Data records:
——————————
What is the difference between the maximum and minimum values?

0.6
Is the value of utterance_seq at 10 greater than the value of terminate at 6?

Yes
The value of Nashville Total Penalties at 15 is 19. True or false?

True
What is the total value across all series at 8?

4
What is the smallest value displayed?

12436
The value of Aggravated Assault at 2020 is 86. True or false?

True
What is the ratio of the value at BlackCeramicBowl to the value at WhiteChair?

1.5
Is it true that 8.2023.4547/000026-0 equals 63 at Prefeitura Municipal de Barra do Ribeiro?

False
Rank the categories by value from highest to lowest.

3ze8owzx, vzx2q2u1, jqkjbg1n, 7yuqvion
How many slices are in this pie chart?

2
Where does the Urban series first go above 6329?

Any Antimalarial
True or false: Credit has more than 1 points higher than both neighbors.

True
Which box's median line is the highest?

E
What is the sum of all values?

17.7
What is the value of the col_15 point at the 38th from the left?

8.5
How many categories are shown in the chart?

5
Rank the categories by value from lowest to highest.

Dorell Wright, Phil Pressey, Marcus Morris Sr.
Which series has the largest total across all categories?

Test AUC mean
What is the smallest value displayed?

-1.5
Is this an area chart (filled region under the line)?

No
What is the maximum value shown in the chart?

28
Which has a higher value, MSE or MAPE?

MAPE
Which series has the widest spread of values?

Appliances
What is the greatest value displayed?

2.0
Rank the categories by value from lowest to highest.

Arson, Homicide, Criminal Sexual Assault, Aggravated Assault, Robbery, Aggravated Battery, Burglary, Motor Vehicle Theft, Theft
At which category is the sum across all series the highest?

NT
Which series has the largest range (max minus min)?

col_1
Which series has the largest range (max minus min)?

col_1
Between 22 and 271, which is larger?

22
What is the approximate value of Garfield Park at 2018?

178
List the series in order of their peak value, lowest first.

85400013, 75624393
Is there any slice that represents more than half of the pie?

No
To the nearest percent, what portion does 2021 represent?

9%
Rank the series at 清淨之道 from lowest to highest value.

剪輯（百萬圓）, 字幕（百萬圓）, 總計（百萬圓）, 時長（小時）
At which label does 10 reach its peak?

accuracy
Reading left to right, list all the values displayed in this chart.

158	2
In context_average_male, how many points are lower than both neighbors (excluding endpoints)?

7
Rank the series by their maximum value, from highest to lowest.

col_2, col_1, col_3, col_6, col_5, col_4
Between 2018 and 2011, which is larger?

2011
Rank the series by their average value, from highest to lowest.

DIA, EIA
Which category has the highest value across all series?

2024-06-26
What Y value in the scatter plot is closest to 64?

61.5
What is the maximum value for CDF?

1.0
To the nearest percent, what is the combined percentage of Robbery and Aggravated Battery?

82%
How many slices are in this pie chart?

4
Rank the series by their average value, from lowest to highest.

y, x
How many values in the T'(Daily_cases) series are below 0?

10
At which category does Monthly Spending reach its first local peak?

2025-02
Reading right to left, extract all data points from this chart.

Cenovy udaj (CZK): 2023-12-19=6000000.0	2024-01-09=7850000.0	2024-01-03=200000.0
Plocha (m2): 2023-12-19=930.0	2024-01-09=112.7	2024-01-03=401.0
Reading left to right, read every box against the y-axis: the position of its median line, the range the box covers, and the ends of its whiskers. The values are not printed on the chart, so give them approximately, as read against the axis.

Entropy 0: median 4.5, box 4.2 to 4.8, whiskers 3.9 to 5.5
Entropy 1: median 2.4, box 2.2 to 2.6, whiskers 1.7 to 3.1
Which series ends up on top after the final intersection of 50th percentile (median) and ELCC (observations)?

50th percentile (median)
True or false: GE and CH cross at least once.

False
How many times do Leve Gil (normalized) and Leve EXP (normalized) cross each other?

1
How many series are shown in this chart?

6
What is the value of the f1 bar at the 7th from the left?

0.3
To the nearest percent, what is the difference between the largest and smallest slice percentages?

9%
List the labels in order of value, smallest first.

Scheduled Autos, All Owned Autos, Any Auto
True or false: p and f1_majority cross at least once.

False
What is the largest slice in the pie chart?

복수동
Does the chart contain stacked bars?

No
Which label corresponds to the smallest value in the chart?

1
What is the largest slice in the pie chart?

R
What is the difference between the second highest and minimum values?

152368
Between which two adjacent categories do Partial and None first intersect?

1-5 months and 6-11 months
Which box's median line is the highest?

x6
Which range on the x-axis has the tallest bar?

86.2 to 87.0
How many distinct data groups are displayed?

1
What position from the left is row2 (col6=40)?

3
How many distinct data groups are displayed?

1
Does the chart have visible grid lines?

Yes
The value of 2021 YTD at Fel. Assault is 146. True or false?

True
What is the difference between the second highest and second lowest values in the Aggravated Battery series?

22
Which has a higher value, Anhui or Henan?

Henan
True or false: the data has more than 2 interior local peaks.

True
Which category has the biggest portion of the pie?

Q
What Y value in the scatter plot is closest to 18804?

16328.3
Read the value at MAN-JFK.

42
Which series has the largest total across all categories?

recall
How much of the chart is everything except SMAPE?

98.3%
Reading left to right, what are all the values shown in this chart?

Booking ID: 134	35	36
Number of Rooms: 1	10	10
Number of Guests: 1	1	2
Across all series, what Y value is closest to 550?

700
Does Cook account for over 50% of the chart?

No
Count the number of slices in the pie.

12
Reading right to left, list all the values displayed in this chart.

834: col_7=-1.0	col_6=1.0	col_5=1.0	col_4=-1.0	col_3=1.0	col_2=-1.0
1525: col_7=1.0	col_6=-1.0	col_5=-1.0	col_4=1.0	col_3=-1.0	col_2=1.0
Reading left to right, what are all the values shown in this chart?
——————————
About this task:
Count the lines in the rows above that contain the word "points". Reply with the number only.

Output below:
3